Design

 
Art Game
Art Game

Art Game

Designed with Charles and Ray Eames for IBM, this early interactive consumer prototype taught viewers to recognize the work of six Impressionist and Post-Impressionist painters. The game used overlapping pools of randomly selected images. After guessing an attribution, players get feedback offering reinforcement or hints to improve recognition on the next random selection. This structure required a complex writing task to compose feedback that makes equal sense, for example, when viewers incorrectly say a work is by Monet or correctly say it is not by Renoir.

As the game progresses, wrongly attributed works return to the pool and reappear, while correctly identified paintings are saved for review.
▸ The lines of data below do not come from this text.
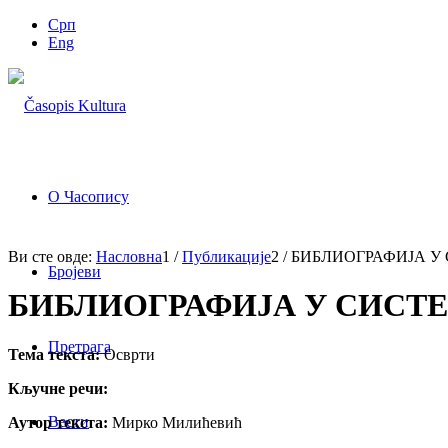
Срп
Eng
О Часопису
Ви сте овде:
Насловна
1
/
Публикације
2
/
БИБЛИОГРАФИЈА У
Бројеви
БИБЛИОГРАФИЈА У СИСТ
Претрага
Тема текста:
Осврти
Кључне речи:
Вести
Аутор текста:
Мирко Милићевић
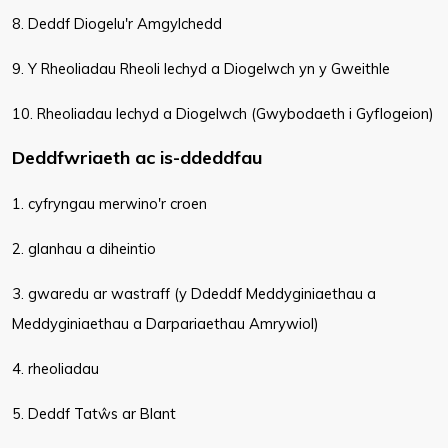
8. Deddf Diogelu'r Amgylchedd
9. Y Rheoliadau Rheoli Iechyd a Diogelwch yn y Gweithle
10. Rheoliadau Iechyd a Diogelwch (Gwybodaeth i Gyflogeion)
Deddfwriaeth ac is-ddeddfau
1. cyfryngau merwino'r croen
2. glanhau a diheintio
3. gwaredu ar wastraff (y Ddeddf Meddyginiaethau a
Meddyginiaethau a Darpariaethau Amrywiol)
4. rheoliadau
5. Deddf Tatŵs ar Blant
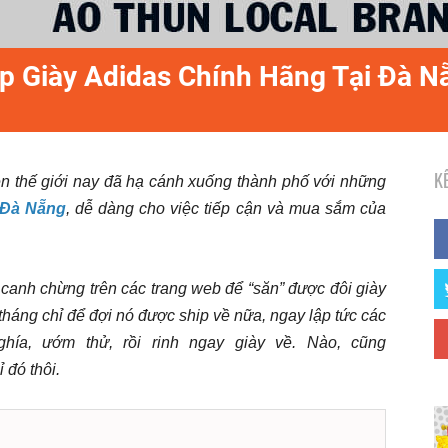
 Giày Adidas Chính Hãng Tại Đà N
K
ên thế giới nay đã hạ cánh xuống thành phố với những
 Đà Nẵng
, dễ dàng cho việc tiếp cận và mua sắm của
 canh chừng trên các trang web để “săn” được đôi giày
tháng chỉ để đợi nó được ship về nữa, ngay lập tức các
ía, ướm thử, rồi rinh ngay giày về. Nào, cũng
 đó thôi.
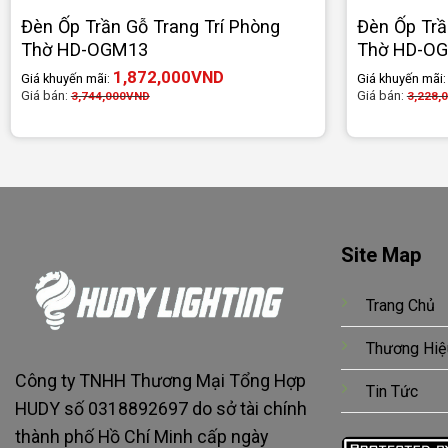
Đèn Ốp Trần Gỗ Trang Trí Phòng
Đèn Ốp Trầ
Thờ HD-OGM13
Thờ HD-O
1,872,000
VND
Giá khuyến mãi:
Giá khuyến mãi
Giá bán:
Giá bán:
3,744,000
VND
3,228,
Site Map
Trang Chủ
Thương Hiệ
Công ty TNHH Thương Mại Tổng Hợp
Tin Tức
HUDY số 0318892697 do sở tài chính
thành phố Hồ Chí Minh cấp ngày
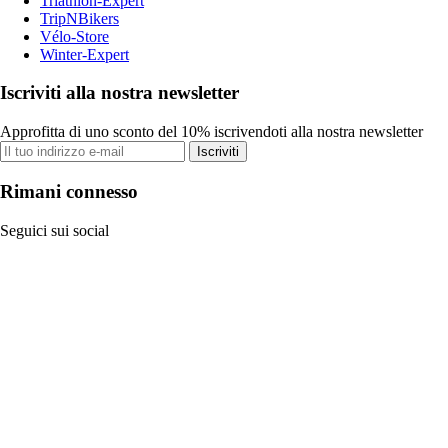
Triathlon-Expert
TripNBikers
Vélo-Store
Winter-Expert
Iscriviti alla nostra newsletter
Approfitta di uno sconto del 10% iscrivendoti alla nostra newsletter
Iscriviti
Rimani connesso
Seguici sui social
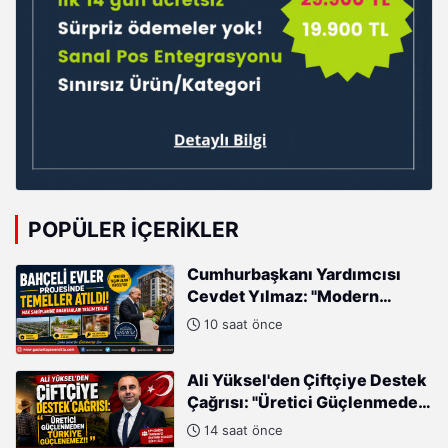
POPÜLER İÇERIKLER
Cumhurbaşkanı Yardımcısı
Cevdet Yılmaz: "Modern
Türkiye'nin İmarında
10 saat önce
Cumhurbaşkanımızın Büyük
Gayretleri Var"
Ali Yüksel'den Çiftçiye Destek
Çağrısı: "Üretici Güçlenmeden
Türkiye Güçlenemez!"
14 saat önce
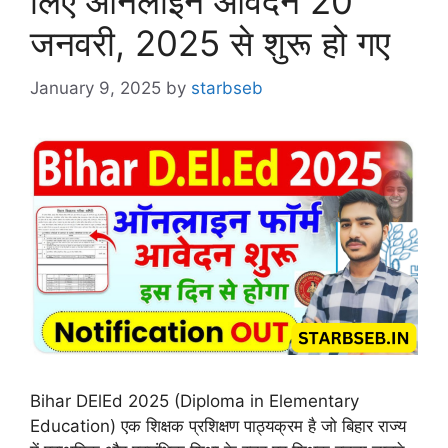
लिए ऑनलाइन आवेदन 20
जनवरी, 2025 से शुरू हो गए
January 9, 2025
by
starbseb
Bihar DElEd 2025 (Diploma in Elementary
Education) एक शिक्षक प्रशिक्षण पाठ्यक्रम है जो बिहार राज्य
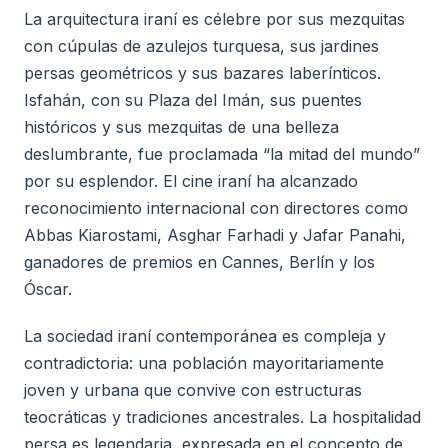
La arquitectura iraní es célebre por sus mezquitas
con cúpulas de azulejos turquesa, sus jardines
persas geométricos y sus bazares laberínticos.
Isfahán, con su Plaza del Imán, sus puentes
históricos y sus mezquitas de una belleza
deslumbrante, fue proclamada “la mitad del mundo”
por su esplendor. El cine iraní ha alcanzado
reconocimiento internacional con directores como
Abbas Kiarostami, Asghar Farhadi y Jafar Panahi,
ganadores de premios en Cannes, Berlín y los
Óscar.
La sociedad iraní contemporánea es compleja y
contradictoria: una población mayoritariamente
joven y urbana que convive con estructuras
teocráticas y tradiciones ancestrales. La hospitalidad
persa es legendaria, expresada en el concepto de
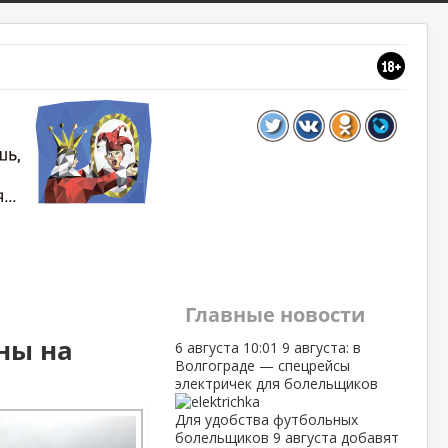
Главные новости
ны на
6 августа
10:01
9 августа: в
Волгограде — спецрейсы
электричек для болельщиков
Для удобства футбольных
болельщиков 9 августа добавят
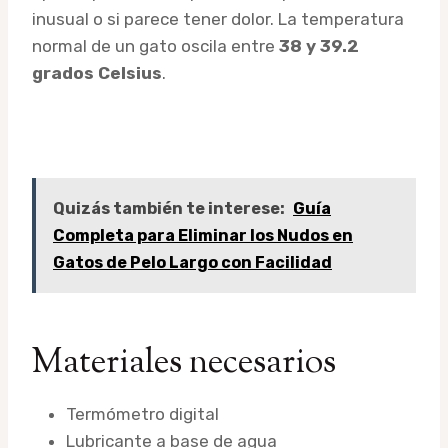
inusual o si parece tener dolor. La temperatura
normal de un gato oscila entre
38 y 39.2
grados Celsius
.
Quizás también te interese:
Guía
Completa para Eliminar los Nudos en
Gatos de Pelo Largo con Facilidad
Materiales necesarios
Termómetro digital
Lubricante a base de agua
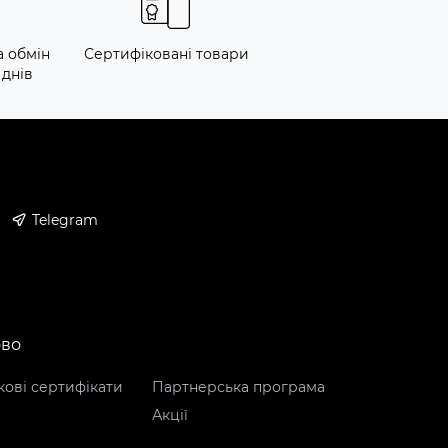
а обмін
Сертифіковані товари
 днів
Telegram
ово
ові сертифікати
Партнерська програма
Акції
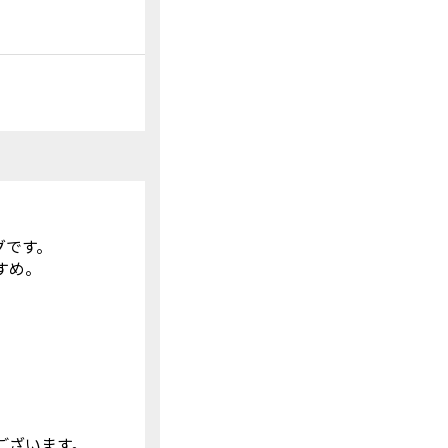
グです。
すめ。
。
ございます。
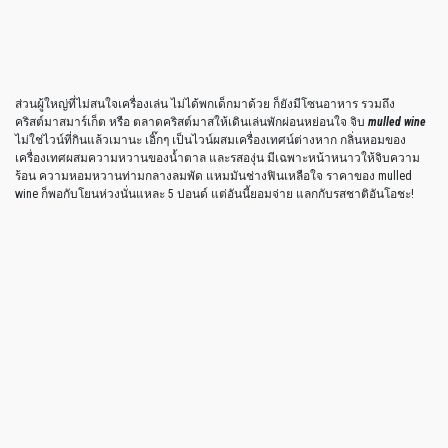
ส่วนผู้ใหญ่ที่ไม่สนใจเครื่องเล่น ไม่ได้พกเด็กมาด้วย ก็ยังมีโซนอาหาร รวมถึง
คริสต์มาสมาร์เก็ต หรือ ตลาดคริสต์มาสให้เดินเล่นพักผ่อนหย่อนใจ จิบ
mulled wine
ไม่ใช่ไวน์ที่กินแล้วเมานะ เอิ๊กๆ เป็นไวน์ผสมเครื่องเทศน์ต่างหาก กลิ่นหอมของ
เครื่องเทศผสมความหวานของน้ำตาล และรสองุ่น มีเฉพาะหน้าหนาวให้จิบความ
ร้อน ความหอมหวานท่ามกลางลมพัด แหมมันช่างฟินเหลือใจ ราคาของ mulled
wine ก็พอกับโยนห่วงนั่นแหละ 5 ปอนด์ แต่อันนี้ยอมจ่าย แลกกับรสชาติอันโอชะ!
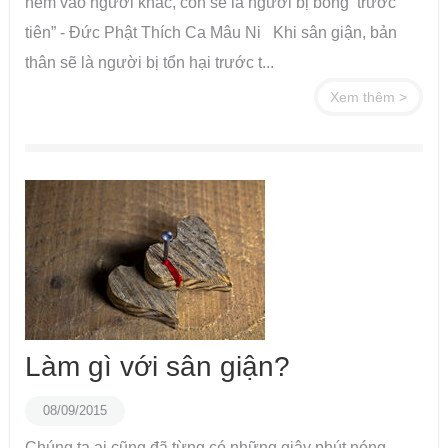
ném vào người khác, con sẽ là người bị bỏng trước
tiên” - Đức Phật Thích Ca Mâu Ni Khi sân giận, bản
thân sẽ là người bị tổn hại trước t...
Xem thêm >
Làm gì với sân giận?
08/09/2015
Chúng ta ai cũng đã từng có những giây phút nóng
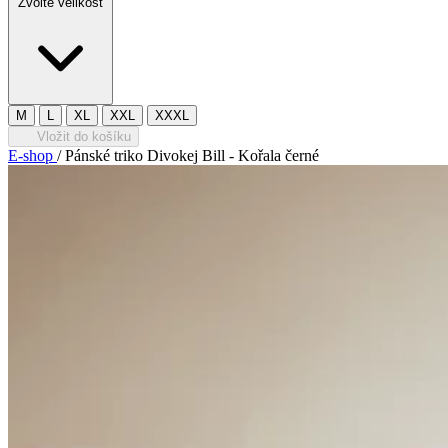
Zvolte velikost
M
L
XL
XXL
XXXL
Vložit do košíku
E-shop
/
Pánské triko Divokej Bill - Kořala černé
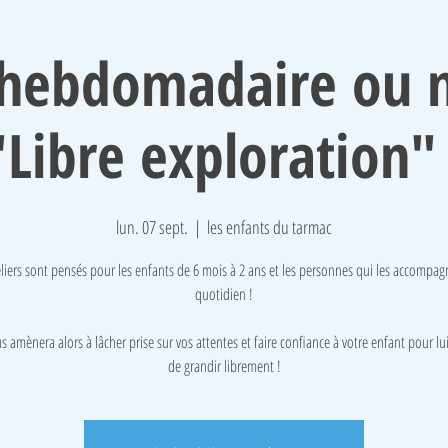
r hebdomadaire ou 
"Libre exploration" 
lun. 07 sept.
  |  
les enfants du tarmac
liers sont pensés pour les enfants de 6 mois à 2 ans et les personnes qui les accompa
quotidien !
s amènera alors à lâcher prise sur vos attentes et faire confiance à votre enfant pour lu
de grandir librement !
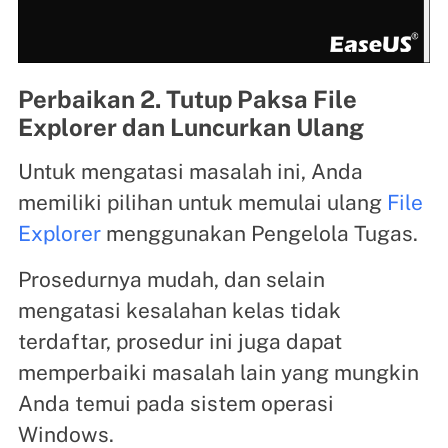
Perbaikan 2. Tutup Paksa File
Explorer dan Luncurkan Ulang
Untuk mengatasi masalah ini, Anda
memiliki pilihan untuk memulai ulang
File
Explorer
menggunakan Pengelola Tugas.
Prosedurnya mudah, dan selain
mengatasi kesalahan kelas tidak
terdaftar, prosedur ini juga dapat
memperbaiki masalah lain yang mungkin
Anda temui pada sistem operasi
Windows.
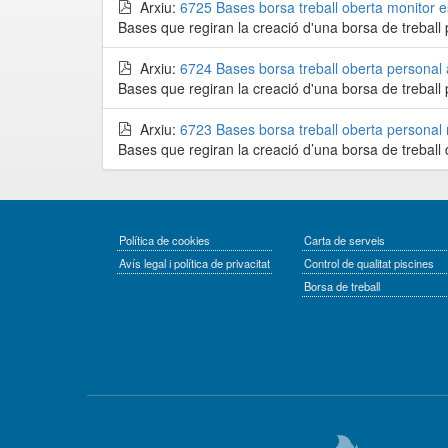
Arxiu:
6725 Bases borsa treball oberta monitor e
Bases que regiran la creació d'una borsa de treball p
Arxiu:
6724 Bases borsa treball oberta personal 
Bases que regiran la creació d'una borsa de treball p
Arxiu:
6723 Bases borsa treball oberta persona
Bases que regiran la creació d’una borsa de treball 
Política de cookies
Carta de serveis
Avís legal i política de privacitat
Control de qualitat piscines
Borsa de treball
Users build a working ability to recognize work by the painter they are studying — without first having to learn the vocabulary of art criticism.

For a detailed written account, see “Art Game: An Early Interactive Design...,” ACM Interactions, May-June 2017, pp. 27-35. Even better, view my talk at the Interaction 18 conference in Lyon in Feb 2018.

Accenture Projects

Accenture Projects 2010-16

Some highlights from my career as an Accenture consultant, showing several user experience designs (pdf) for a variety of platforms (mobile & desktop), industries (finance, healthcare, government, resources), and degrees of finish (wireframes, internal, external).

Treasures

Consumer Interactive Multimedia

At Philips Media, we designed some great work for a short-lived consumer multimedia format known as Compact Disc Interactive, supported by Philips and Sony until 1996. The first completed non-fiction title in CD-I, "Treasures of the Smithsonian" was the most demonstrated program during the format's brief life. [More on 'Treasures.'] One of our designs, a CD-I "Guide to Lisbon," reportedly helped elect the mayor of Lisbon and the president of Portugal.

CD-Online

Interactive CD + Web

CD-Online: Web on TV

In 1995, just before the web took hold, I served as design director on a small team in Philips Media in London whose mission was to combine a CD-I player with internet access for the home TV. Sadly, the world's first TV-based internet service was short-lived, as the web and other connected devices quickly rendered this system obsolete.

DRC website

Dutch Reformed Church Restoration

The DRC website was written, designed and produced as a labor of love for the Newburgh Preservation Association and its efforts to restore a splendid Greek Revival former church designed in 1835 by A. J. Davis. The website was instrumental in getting the building named one of the "100 Most Endangered Sites" by the World Monuments Foundation. Sadly, after a few years, NPA gave up on the daunting project — the DRC is still a near-ruin.

Quad 2009 page from City of Newburgh site

City of Newburgh


Hoekema Design & Editorial won a competitive bid to re-design the City of Newburgh website in 2004. Working with multiple city departments, we created the site with a content management system, maintaining it for five years until 2009. The sample page shows a special layout for the 2009 quadricentennial Hudson-Fulton-Champlain celebrations. We took the state's official branding for 1609, 1807 & 1909 and added another panel for Newburgh's founding in 1709.

Davis map

Driving Mr. Davis

2003 marked the 200th birhday of America's first great architect, Alexander Jackson Davis (see Dutch Reformed Church above). Working with Hudson River Heritage, I created a map linking the five surviving buildings by A. J. Davis along the Hudson River, from Tarrytown up to the city of Hudson, as a guide for self-driving tours. The map was shamelessly appropriated and expanded from an IBM guide to their locations in the area — my finest hour in Photoshop! The reverse side provided pictures and capsule descriptions of the five buildings.